Expected output (truncated, exact tokens depend on what was sampled):

  ✓ tinystories_valid.txt already exists (19.3 MB)
  ↓ downloading https://huggingface.co/.../TinyStoriesV2-GPT4-train.txt → tinystories_train.txt
    1832.4 MB
  ↻ training BPE on 10 MB of tinystories_train.txt, target vocab = 4096
    learned 4060 merges, vocab size 4096
  ↻ encoding tinystories_train.txt → train.bin
    472,113,920 tokens, 944.2 MB
  ↻ encoding tinystories_valid.txt → valid.bin
    4,872,406 tokens, 9.7 MB

--- batch sample ---
x shape: (2, 12),  y shape: (2, 12)

x[0] tokens: [3411, 12, 21, 1248, 8, 213, 1402, 12, 1011, 8, 213, 442]
y[0] tokens: [12, 21, 1248, 8, 213, 1402, 12, 1011, 8, 213, 442, 8]
x[0] decoded: 'lily was the kind of girl who liked the'
y[0] decoded: 'was the kind of girl who liked the way'

→ y is x shifted by 1: True

What to notice:

y[0] is x[0] shifted by one position. The teaching signal lives in this off-by-one — at every position, the model sees the prefix and must predict the next token.
The decoded text reads like a TinyStories sentence. That’s the dataset working as advertised — small vocabulary, simple sentences, no exotic structure.
One token per ~4 characters. Our 4k vocab compresses English about as well as GPT-2’s 50k vocab does — at this scale, the marginal returns from a bigger vocab are small.

What we did and didn’t do

What we did:

End-to-end data pipeline: download → train tokenizer → encode → save → batch
Memory-mapped tokenized array so the trainer doesn’t need to hold the full corpus in RAM
(x, y) pairs with the autoregressive shift, ready for nn.CrossEntropyLoss
A single prepare() entry point that’s idempotent

What we didn’t:

Train/valid leakage check. We trust HuggingFace’s split. For a real production setup you’d verify the sets are disjoint.
Streaming tokenization. We hold the encoded train.bin (~1 GB) in memory-map, which is fine. For multi-TB corpora you’d want a streaming tokenizer.
Distributed/sharded data loading. Single-machine assumption.
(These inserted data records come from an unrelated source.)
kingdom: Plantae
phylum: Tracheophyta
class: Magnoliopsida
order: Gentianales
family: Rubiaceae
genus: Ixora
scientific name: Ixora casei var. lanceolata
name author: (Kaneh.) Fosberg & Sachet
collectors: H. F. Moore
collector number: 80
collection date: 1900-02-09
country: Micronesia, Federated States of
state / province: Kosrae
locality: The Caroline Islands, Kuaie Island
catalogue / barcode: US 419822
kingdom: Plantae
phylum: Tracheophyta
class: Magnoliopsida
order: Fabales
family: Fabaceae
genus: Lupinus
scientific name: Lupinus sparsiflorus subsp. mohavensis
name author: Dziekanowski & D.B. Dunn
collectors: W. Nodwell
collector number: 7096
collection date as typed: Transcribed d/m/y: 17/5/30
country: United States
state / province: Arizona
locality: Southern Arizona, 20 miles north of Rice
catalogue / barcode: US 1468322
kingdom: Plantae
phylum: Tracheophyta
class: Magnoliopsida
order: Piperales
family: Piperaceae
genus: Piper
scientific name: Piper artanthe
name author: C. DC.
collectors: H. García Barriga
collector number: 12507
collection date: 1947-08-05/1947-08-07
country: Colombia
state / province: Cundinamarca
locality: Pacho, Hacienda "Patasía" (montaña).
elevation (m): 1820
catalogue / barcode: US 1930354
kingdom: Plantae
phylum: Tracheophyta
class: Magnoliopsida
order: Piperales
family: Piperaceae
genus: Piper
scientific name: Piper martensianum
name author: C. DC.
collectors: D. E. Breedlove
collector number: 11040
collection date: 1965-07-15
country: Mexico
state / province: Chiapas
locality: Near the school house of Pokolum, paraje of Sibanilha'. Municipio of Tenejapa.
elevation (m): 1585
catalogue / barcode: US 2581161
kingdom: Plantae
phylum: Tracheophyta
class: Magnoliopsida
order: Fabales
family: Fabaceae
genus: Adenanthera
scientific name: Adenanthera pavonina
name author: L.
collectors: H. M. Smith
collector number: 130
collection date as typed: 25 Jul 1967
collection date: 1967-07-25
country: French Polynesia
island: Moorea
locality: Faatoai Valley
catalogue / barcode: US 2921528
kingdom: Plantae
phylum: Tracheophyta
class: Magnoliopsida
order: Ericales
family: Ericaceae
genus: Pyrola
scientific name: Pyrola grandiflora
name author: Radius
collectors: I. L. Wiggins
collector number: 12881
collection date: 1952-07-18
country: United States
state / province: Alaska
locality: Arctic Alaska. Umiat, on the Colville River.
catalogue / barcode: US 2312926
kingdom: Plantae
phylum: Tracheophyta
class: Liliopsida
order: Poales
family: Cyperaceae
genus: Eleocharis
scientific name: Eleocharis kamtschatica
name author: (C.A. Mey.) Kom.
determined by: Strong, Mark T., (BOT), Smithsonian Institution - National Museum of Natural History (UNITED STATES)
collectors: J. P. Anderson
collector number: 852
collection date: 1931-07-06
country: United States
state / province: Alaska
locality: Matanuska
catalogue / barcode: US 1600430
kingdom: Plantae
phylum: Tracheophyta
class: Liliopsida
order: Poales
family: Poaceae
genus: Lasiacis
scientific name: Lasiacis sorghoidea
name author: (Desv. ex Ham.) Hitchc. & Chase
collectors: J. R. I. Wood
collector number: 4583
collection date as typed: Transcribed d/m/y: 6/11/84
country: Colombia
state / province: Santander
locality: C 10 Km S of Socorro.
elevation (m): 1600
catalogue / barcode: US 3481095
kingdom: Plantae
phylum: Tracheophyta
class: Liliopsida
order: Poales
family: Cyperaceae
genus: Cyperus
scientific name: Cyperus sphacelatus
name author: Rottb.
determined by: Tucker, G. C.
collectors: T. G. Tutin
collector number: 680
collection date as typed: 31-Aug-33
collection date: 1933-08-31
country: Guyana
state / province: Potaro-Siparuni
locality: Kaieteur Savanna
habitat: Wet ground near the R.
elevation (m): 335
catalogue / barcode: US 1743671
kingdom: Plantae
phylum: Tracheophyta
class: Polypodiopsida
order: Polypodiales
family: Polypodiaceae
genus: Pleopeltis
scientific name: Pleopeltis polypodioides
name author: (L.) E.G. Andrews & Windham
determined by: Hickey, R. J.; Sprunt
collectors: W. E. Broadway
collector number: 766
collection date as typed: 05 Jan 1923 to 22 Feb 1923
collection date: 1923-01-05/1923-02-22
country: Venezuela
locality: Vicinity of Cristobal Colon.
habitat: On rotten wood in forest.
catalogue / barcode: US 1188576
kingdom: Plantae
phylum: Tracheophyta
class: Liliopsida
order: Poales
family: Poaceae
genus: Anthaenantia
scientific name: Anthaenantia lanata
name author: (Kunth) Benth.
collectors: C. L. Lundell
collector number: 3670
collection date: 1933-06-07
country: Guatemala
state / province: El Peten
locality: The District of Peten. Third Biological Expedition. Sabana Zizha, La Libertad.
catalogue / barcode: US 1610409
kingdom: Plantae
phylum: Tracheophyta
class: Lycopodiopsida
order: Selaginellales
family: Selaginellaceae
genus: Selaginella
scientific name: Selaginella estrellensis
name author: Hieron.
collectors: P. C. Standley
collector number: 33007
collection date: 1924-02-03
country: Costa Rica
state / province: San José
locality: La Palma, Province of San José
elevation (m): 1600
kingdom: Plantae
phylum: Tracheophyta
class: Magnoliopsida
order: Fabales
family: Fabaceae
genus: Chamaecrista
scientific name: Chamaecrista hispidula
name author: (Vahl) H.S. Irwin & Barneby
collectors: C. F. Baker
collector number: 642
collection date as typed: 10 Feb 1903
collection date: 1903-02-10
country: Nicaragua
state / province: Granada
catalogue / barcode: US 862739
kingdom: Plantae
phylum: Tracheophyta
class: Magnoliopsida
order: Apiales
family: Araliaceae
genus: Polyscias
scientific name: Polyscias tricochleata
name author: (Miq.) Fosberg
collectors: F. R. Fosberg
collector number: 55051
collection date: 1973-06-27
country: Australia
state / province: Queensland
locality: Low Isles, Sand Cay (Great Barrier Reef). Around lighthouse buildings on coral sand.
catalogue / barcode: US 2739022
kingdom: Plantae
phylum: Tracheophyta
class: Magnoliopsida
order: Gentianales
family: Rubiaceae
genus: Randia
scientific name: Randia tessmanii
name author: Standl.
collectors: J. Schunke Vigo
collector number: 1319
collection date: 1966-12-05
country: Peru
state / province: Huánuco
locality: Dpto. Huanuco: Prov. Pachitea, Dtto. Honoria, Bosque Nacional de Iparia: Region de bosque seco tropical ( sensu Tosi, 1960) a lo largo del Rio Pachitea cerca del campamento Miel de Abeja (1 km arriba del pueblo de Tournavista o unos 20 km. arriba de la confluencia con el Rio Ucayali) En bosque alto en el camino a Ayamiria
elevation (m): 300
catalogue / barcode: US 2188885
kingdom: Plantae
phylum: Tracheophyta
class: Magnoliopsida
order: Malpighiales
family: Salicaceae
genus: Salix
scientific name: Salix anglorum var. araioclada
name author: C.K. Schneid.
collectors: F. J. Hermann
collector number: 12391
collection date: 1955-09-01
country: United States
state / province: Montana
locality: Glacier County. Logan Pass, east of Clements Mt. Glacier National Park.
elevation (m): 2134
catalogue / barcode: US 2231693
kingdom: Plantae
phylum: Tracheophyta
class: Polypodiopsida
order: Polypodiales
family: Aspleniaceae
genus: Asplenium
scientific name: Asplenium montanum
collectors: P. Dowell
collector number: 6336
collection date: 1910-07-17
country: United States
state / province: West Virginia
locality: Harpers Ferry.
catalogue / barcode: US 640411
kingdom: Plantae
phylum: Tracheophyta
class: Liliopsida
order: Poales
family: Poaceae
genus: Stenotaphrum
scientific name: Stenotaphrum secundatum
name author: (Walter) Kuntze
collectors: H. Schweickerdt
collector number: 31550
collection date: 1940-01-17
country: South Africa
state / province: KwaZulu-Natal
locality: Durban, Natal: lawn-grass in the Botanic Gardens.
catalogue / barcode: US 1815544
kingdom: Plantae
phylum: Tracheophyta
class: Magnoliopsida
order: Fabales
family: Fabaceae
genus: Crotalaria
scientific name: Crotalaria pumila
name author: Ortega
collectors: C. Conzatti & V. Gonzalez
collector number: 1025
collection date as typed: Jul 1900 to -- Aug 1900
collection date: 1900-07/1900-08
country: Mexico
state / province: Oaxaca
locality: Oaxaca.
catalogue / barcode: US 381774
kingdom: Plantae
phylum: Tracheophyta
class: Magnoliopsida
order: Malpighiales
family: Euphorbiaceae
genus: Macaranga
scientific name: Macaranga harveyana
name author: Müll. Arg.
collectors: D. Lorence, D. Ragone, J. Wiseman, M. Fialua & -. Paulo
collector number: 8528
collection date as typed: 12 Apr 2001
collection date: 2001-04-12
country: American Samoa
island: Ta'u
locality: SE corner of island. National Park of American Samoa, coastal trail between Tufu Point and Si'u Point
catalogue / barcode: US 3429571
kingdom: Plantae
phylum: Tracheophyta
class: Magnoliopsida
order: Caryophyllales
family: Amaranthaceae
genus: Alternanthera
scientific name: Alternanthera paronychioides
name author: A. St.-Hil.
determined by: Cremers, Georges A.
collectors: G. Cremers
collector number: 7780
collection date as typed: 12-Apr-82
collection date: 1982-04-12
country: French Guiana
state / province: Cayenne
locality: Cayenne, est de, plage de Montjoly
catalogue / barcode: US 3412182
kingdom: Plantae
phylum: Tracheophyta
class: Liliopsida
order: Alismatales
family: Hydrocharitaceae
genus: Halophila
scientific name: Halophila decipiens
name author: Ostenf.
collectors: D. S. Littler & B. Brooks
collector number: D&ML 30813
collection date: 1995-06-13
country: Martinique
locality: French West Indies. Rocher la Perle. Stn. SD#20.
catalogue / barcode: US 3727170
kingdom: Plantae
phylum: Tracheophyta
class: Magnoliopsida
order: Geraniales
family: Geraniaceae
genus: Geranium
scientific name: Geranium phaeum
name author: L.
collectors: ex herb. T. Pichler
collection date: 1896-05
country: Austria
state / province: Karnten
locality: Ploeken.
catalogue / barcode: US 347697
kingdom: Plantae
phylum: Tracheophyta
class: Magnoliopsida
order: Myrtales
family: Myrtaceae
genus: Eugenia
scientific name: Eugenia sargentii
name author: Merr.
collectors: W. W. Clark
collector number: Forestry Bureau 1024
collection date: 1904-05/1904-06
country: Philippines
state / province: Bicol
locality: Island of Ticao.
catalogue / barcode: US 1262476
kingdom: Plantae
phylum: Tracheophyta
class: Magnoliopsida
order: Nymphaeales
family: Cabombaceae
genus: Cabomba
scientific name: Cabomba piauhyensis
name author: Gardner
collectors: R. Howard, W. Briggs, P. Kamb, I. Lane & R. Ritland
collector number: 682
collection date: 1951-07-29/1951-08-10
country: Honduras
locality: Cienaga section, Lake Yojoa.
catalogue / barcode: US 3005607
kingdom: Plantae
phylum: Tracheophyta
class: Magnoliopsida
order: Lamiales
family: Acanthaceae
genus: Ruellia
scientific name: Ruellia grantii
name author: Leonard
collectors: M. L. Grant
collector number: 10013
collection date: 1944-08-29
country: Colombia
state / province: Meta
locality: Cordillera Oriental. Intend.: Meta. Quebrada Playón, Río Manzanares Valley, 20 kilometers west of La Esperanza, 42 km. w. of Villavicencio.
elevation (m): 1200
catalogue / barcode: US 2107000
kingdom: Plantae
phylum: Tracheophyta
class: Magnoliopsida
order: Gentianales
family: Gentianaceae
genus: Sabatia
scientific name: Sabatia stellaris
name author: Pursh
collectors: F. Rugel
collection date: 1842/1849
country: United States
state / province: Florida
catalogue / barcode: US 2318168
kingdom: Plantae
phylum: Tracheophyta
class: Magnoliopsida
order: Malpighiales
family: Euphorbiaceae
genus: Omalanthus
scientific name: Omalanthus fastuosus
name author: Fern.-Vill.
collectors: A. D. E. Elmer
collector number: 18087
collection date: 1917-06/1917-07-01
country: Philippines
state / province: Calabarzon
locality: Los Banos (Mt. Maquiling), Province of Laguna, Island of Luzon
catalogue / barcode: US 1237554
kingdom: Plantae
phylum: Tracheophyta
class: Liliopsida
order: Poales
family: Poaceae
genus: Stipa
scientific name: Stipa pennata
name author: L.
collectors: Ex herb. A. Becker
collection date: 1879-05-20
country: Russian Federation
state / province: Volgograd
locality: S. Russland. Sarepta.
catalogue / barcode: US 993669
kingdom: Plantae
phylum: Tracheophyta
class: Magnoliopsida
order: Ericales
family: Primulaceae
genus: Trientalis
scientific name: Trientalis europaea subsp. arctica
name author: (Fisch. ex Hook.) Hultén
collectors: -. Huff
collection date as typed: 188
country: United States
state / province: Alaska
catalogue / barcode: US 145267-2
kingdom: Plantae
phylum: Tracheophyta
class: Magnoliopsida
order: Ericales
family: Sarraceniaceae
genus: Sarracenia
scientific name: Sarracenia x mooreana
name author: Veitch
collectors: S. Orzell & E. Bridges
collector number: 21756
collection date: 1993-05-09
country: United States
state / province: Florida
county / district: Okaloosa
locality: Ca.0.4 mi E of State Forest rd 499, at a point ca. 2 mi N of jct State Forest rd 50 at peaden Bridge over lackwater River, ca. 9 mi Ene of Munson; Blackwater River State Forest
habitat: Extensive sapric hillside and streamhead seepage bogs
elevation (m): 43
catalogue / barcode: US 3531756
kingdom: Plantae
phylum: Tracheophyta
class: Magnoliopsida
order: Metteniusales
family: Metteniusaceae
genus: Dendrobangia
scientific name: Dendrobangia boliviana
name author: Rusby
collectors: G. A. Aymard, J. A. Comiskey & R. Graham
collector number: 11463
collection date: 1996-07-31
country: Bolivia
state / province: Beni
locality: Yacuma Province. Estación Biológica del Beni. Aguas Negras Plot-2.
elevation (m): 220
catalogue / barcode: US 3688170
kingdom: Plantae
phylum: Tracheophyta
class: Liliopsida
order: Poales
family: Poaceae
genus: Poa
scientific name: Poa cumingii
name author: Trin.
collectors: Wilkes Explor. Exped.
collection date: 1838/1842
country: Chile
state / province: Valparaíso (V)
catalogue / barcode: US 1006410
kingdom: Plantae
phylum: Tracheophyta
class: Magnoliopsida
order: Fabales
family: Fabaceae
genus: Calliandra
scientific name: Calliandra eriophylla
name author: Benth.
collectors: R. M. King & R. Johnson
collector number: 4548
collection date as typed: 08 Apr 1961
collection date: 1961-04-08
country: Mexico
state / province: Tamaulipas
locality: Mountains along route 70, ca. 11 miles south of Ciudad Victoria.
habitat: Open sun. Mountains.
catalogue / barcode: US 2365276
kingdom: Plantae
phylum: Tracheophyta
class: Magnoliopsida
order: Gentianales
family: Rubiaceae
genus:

Real LLM training shards across hundreds of GPUs; we have one.

Step 04 implements the embedding layer — the first piece of actual model code. Token IDs become vectors via a learned lookup, position information gets added on top, and we have a tensor of shape (B, T, d_model) ready for the attention block we already built.